Missions of the Catalan Capuchin Priests (established between 1687 and 1708)

- San Jose de Oruna (St. Joseph)

- Arouca

- Arena

- Montserrat

- Savonetta

- Naparima

- Savana Grande

- Moruga

- Guyaguayare

- Mayaro

Missions of the Aragon Capuchin Priests (established between 1758 and 1837)

- Port-of-Spain

- Arouca

- Arima

- Salibia

- Toco

- Cumana

- Matura

- Siparia


Unknown said...

This post contained historically accurate information, some of which was new to me. It tells a good story about the Amerindians in Trinidad and Tobago, highlighting their contributions to the island. I particularly like how their tribal names and locations within which they settled in Trinidad was stated. Also, the population figure was new to me and very useful. Mention of their trade and agricultural habits was also useful to me. This post, is a holistic account of the lives of the Amerindians in just a few paragraphs and was very enjoyable reading.

YoungDebra301 said...

I agree with this was very enlightening to me also. I would like to know where can such books be purchased in Trinidad.

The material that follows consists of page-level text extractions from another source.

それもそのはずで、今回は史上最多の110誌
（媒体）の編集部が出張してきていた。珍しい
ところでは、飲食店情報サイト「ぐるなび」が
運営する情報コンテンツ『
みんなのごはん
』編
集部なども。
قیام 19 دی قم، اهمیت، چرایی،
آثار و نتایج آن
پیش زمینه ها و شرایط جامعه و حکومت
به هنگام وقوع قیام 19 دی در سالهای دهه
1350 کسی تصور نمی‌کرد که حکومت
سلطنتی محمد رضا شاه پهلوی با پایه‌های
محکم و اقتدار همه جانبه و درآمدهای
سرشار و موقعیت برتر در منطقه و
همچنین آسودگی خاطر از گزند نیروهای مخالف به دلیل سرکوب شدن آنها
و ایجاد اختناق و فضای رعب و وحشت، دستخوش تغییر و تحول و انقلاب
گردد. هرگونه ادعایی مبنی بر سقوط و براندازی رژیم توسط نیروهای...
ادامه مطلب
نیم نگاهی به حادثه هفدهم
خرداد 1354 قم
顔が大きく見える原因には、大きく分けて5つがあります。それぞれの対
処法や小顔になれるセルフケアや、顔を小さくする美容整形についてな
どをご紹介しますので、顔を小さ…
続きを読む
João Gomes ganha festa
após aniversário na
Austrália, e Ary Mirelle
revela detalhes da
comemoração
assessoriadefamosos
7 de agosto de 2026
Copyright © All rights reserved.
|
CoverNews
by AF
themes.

Errol Michael Phillips said...

Interesting article, but your reference to Couva being an Amerindian name contradicts claims made by Fr. De Verteuil. He said that the name Couva is derived from 'Cuba'. Old Spanish maps identified a river in central Trinidad called Rio de Cuba, the surrounding lowlands as 'Cuba' , and the highlands as 'Gran Cuba'. According to Fr. De Verteuil, sometime during the 19th. century, the cartography of the island was carried out by a Frenchman who changed 'Cuba' to 'Couva'. Hence, we now have the Couva River, Couva, and Gran Couva.